Wherein the modeling method of each layer in the two layers of Gaussian mixture models in the background modeling unit is as described above for the modeling method in the video image target detection method of FIG. 1.
As shown in fig. 4, the post-processing unit 303 includes a binarization processing module 304 based on an atrazine threshold, a module 305 for eliminating a connected region based on morphological erosion and dilation operation, and a small region eliminating module 306 based on a pixel value, and the image foreground is processed by the three modules in sequence to obtain a foreground target of the input video image.

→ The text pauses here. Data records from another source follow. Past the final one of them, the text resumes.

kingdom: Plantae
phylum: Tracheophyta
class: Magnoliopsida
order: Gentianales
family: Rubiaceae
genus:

Fig. 5 shows another video image object detection apparatus 400 according to the present invention, which includes: one or more processors 401;
a non-transitory computer-readable storage medium 403 storing one or more instructions 402, wherein the computer-readable storage medium 403 may also store data to be processed, which may also be stored in other storage media, and wherein the processor, when executing the one or more instructions, is configured to: performing background modeling on an image input by a video through two layers of Gaussian mixture models to obtain a video image background of the video input image, wherein the input of the second Gaussian mixture model is a result of the modeling of the first Gaussian mixture model; performing frame-by-frame difference processing on the video image background and the video input image to obtain a video image foreground of the video image; and carrying out binarization processing on the foreground of the video image based on an Otsu threshold value, eliminating a communicated region based on morphological corrosion and expansion operation and eliminating a small region based on the size of a pixel value in sequence to form a foreground target of the input video image.
Fig. 6 shows the results obtained by the method and apparatus of the present invention as an example of indoor results, and the processing forms of the urban video and the indoor video are consistent except for the positions.
In a word, the modeling form based on the two-layer Gaussian mixture model provided by the invention can effectively avoid the influence of interference points in the detection of the moving target of the video image, and achieves the effect of relative balance in the aspects of calculation speed and the accuracy of background modeling. Various post-processing operations of the image, such as binarization, morphological operations, etc., can avoid the interference of small targets. Generally, the method for detecting the moving target in the video image can realize automatic analysis and study and judgment of the urban monitoring video, and can play an effective auxiliary support role in processing urban problems such as illegal parking, road occupation and the like.